The marriage was not the happiest, with the timid Maria Cristina too innocent and modest to be comfortable at the Neapolitan court as Queen, especially with an unsympathetic husband. Nevertheless, she was heroic in her charity to the poor and sick. She died shortly after giving birth to a son, Francis, in 1836. Francis, who succeeded his father as King of the Two Sicilies in 1859 as Francis II, would be the last king in Naples, with a distant cousin of Blessed Maria Cristina, Victor Emmanuel II, annexing the kingdom that had been conquered by the liberal revolutionary Giuseppe Garibaldi in 1861.

Queen Maria Cristina was beatified in January 2014 with the approval of Pope Francis. Interestingly, while Blessed Maria Cristina died long before she would have been able to make peace in her family, the observance of her beatification, “united for the first time in 50 years the principal branches of the Bourbon Two Sicilies dynasty,” that had been disputing whom was the rightful head of the house.

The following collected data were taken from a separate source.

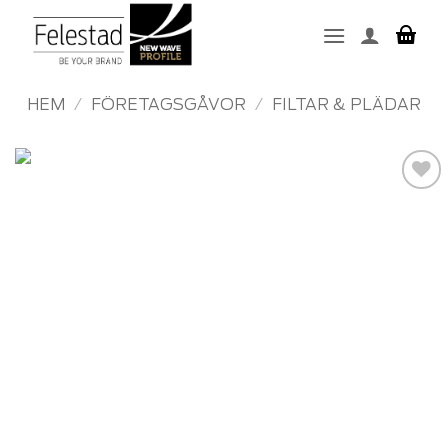
Skip
to
content
HEM
/
FÖRETAGSGÅVOR
/
FILTAR & PLÄDAR
Add to
wishlist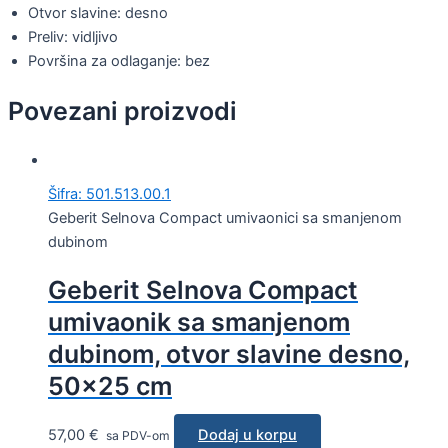
Otvor slavine: desno
Preliv: vidljivo
Površina za odlaganje: bez
Povezani proizvodi
Šifra: 501.513.00.1
Geberit Selnova Compact umivaonici sa smanjenom
dubinom
Geberit Selnova Compact
umivaonik sa smanjenom
dubinom, otvor slavine desno,
50×25 cm
57,00
€
Dodaj u korpu
sa PDV-om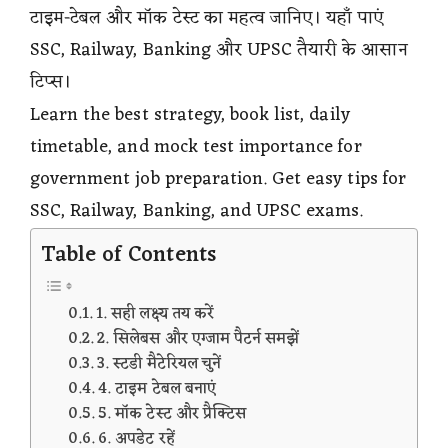
टाइम-टेबल और मॉक टेस्ट का महत्व जानिए। यहाँ पाएं
SSC, Railway, Banking और UPSC तैयारी के आसान
टिप्स।
Learn the best strategy, book list, daily
timetable, and mock test importance for
government job preparation. Get easy tips for
SSC, Railway, Banking, and UPSC exams.
Table of Contents
1. सही लक्ष्य तय करें
2. सिलेबस और एग्जाम पैटर्न समझें
3. स्टडी मैटेरियल चुनें
4. टाइम टेबल बनाएं
5. मॉक टेस्ट और प्रैक्टिस
6. अपडेट रहें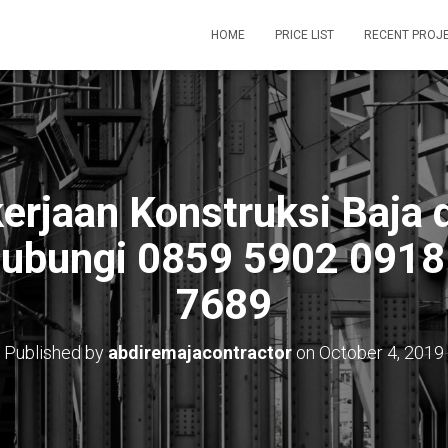
HOME
PRICE LIST
RECENT PROJ
erjaan Konstruksi Baja d
ubungi 0859 5902 0918
7689
Published by
abdiremajacontractor
on
October 4, 2019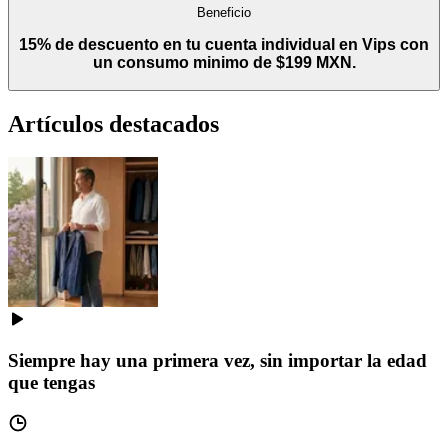
Beneficio
15% de descuento en tu cuenta individual en Vips con
un consumo minimo de $199 MXN.
Artículos destacados
Siempre hay una primera vez, sin importar la edad
que tengas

In the last century and a half, monarchs have been fewer in number, and less noted for their fervor. So the Church now faces the contemporary world that seems to have so little time for the Catholic Faith or for Queens.

If only a holy Queen were able to bring about our conversion and make peace in our time…

Let us invoke the Blessed Virgin Mary, Queen of the Church, that she might do precisely that!

[Editor’s Note: These are just six of the Queen Saints, but there are many others. The list as best we can tell also includes Sts.: Balthild, Cunigunde, Radegund, Joan of France, Margaret of Scotland, Pulcheria, Seaxburg of Ely, Matilda, Hereswith, Æthelburh of Kent, Æthelburg of Wessex, Ermenilda, Ælfgifu of Shaftesbury, Eanflæd, Olga of Kiev, Bl. Mafalda of Portugal, Bl. Teresa of Portugal, and Bl. Gisela of Hungary.]